Bin heute auf der Eurobike auf dem Weg zu Woom über Ollo Bikes gestolpert. Sahen echt ganz nett aus wenn auch schwerer als Woom/Kubikes/Isla/Frog. Dafür lassen sich die Farben customizen. 

Mich würde auch interessieren, ob schon jemand mit Ollo Erfahrungen gesammelt hat.


----------



## MTB-News.de




----------



## KIV (2. September 2017)

Naja, das 'Customizing' ist ja offenbar auf ein paar Farben begrenzt. Dazu gibt's dann noch Sticker, die zumindest meinen Geschmack (und auch die meines Fahrers) nicht treffen.

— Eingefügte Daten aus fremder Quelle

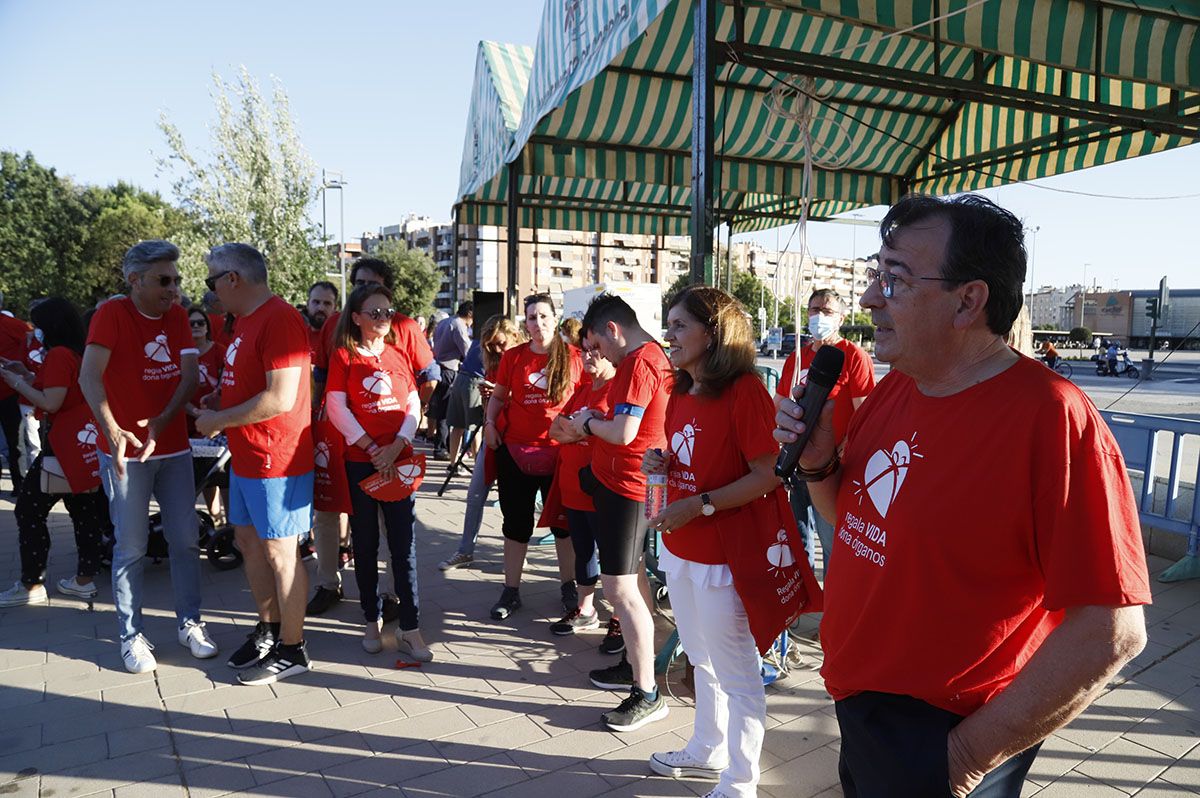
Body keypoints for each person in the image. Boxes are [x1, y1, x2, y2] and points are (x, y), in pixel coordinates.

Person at [774, 194, 1151, 797]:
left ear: (968, 300)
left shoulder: (1051, 418)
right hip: (860, 703)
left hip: (949, 732)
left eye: (894, 279)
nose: (871, 298)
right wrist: (819, 464)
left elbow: (1112, 630)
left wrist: (964, 758)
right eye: (876, 274)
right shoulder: (898, 389)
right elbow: (855, 524)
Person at [641, 286, 786, 798]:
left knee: (738, 671)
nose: (669, 335)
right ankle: (707, 747)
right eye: (669, 324)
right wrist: (662, 465)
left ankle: (741, 781)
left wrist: (699, 503)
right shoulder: (681, 390)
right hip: (682, 549)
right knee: (700, 658)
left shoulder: (745, 390)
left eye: (680, 325)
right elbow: (688, 457)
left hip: (723, 557)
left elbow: (767, 474)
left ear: (714, 331)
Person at [80, 240, 213, 674]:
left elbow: (190, 375)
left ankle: (189, 623)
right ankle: (131, 636)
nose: (173, 289)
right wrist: (113, 429)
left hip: (173, 448)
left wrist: (161, 421)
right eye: (163, 280)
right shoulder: (111, 315)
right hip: (124, 455)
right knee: (132, 546)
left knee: (186, 538)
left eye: (176, 280)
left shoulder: (176, 316)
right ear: (134, 280)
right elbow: (88, 377)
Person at [195, 243, 315, 686]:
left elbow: (281, 397)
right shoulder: (245, 321)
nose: (210, 292)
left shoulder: (279, 318)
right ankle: (269, 629)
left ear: (233, 279)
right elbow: (251, 385)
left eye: (212, 281)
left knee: (282, 552)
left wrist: (218, 419)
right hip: (248, 455)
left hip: (276, 458)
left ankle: (293, 646)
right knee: (248, 541)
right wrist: (220, 400)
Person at [570, 293, 672, 733]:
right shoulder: (643, 359)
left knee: (620, 587)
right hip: (628, 485)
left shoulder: (640, 361)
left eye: (597, 346)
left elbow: (624, 430)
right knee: (635, 582)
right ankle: (637, 665)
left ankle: (647, 692)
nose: (598, 356)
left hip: (633, 488)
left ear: (613, 330)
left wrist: (587, 422)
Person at [308, 259, 432, 613]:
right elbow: (321, 377)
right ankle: (329, 583)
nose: (364, 289)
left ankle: (394, 596)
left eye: (372, 284)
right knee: (329, 511)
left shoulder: (404, 326)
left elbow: (427, 376)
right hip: (340, 438)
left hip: (393, 443)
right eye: (358, 284)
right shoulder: (335, 325)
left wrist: (403, 433)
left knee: (390, 525)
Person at [0, 298, 109, 607]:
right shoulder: (74, 352)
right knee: (83, 512)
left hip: (61, 446)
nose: (34, 332)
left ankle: (32, 583)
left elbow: (51, 402)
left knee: (28, 510)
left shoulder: (59, 355)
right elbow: (59, 389)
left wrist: (17, 382)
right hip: (80, 445)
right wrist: (28, 374)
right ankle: (83, 581)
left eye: (38, 325)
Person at [482, 293, 582, 620]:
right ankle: (510, 590)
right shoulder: (513, 357)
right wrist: (489, 425)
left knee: (564, 526)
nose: (537, 324)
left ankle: (569, 586)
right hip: (516, 452)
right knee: (516, 525)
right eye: (530, 318)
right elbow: (498, 398)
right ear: (523, 322)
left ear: (555, 319)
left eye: (543, 316)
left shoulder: (575, 357)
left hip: (560, 455)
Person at [774, 288, 875, 576]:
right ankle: (807, 607)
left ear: (841, 318)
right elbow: (780, 398)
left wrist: (841, 448)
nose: (819, 316)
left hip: (833, 469)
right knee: (798, 539)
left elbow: (865, 412)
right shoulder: (797, 356)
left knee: (832, 541)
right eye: (814, 310)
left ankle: (832, 610)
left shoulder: (853, 356)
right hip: (797, 462)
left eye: (827, 311)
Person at [438, 315, 524, 571]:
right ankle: (465, 551)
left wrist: (501, 392)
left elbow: (530, 402)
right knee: (475, 494)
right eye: (491, 346)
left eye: (501, 343)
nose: (497, 349)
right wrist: (491, 400)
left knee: (515, 503)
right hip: (493, 435)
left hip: (517, 439)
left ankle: (517, 553)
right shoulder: (494, 362)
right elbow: (491, 408)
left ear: (514, 337)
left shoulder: (524, 360)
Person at [546, 335, 614, 635]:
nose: (587, 356)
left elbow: (615, 435)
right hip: (573, 488)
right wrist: (584, 430)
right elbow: (554, 430)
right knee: (582, 551)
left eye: (594, 351)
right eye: (585, 351)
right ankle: (586, 609)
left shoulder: (617, 391)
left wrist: (579, 429)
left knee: (615, 561)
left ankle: (620, 620)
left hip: (602, 492)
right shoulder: (582, 391)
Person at [184, 306, 227, 523]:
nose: (196, 327)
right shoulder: (181, 353)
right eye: (191, 323)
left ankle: (229, 521)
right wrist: (195, 412)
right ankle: (210, 518)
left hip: (216, 422)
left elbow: (226, 386)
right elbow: (176, 391)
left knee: (222, 475)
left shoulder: (219, 351)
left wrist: (213, 414)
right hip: (187, 422)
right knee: (198, 478)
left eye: (200, 322)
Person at [432, 301, 474, 463]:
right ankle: (443, 447)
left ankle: (441, 446)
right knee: (448, 413)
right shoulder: (458, 325)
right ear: (470, 314)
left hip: (439, 367)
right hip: (450, 369)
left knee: (441, 411)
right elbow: (467, 350)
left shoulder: (444, 322)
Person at [0, 302, 32, 494]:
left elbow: (34, 344)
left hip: (9, 393)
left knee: (15, 442)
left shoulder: (12, 324)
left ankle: (19, 484)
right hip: (10, 391)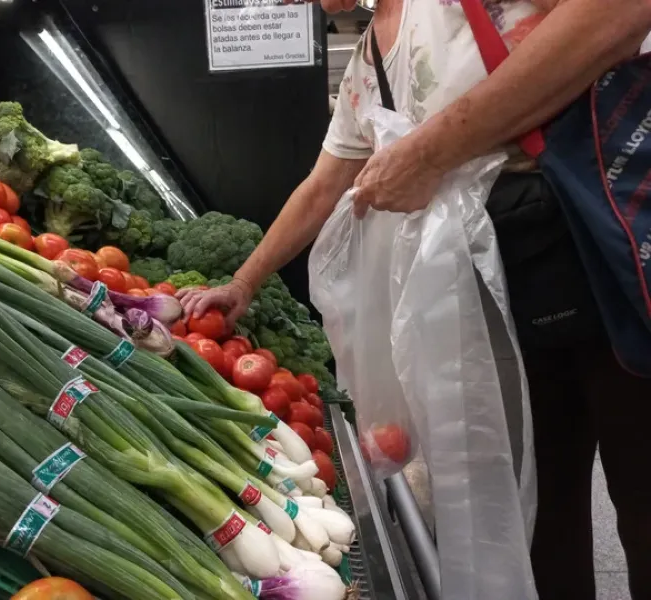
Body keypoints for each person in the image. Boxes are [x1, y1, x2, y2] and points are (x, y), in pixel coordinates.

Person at [181, 0, 651, 597]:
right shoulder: (367, 59)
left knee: (642, 491)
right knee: (538, 507)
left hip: (613, 247)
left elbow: (617, 14)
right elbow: (323, 184)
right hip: (509, 294)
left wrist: (428, 153)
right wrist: (244, 281)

Rein technisch kann ich den Sinn der Oversized-Rohre nicht nachvollziehen. Und das WC-Enten-Design mit extrahohem Oberrohr ist auch totaler Blödsinn. Gerade beim Kinderrad kommt es auf eine niedrige Überstandshöhe an. Das bringt Sicherheit und ermöglicht einen frühzeitigen Umstieg auf die nächste Radgröße. Mit sechs Jahren ging bei uns schon Kania 24s, Ollo sagt beim 20er "ab sechs Jahren"...


----------



## soulslight (3. September 2017)

ich versteh auch nicht warum ich meinem Kind 2 Kilo an Mehrgewicht zumuten muss und dabei weder technisch noch preislich einen Vorteil habe.


----------



## Linipupini (3. September 2017)

Die wollen leichte Räder bauen, ihre Philosophie!
und hauen dann ein 20er mit 9kg raus ohne alles für 399€
Würde ich nicht kaufen! 
Die Farben! grässlich!


----------



## Itekei (3. September 2017)

Ich schaue mich grade nach einem 20" für meine Tochter um. Mit 9kg gehören die Ollo sicher nicht zu den Schlimmsten, allerdings auch nicht zu den Besten. Hier mal meine Übersicht. Denke wir bleiben weiterhin bei Woom. Die bekomme ich billiger und leichter.


----------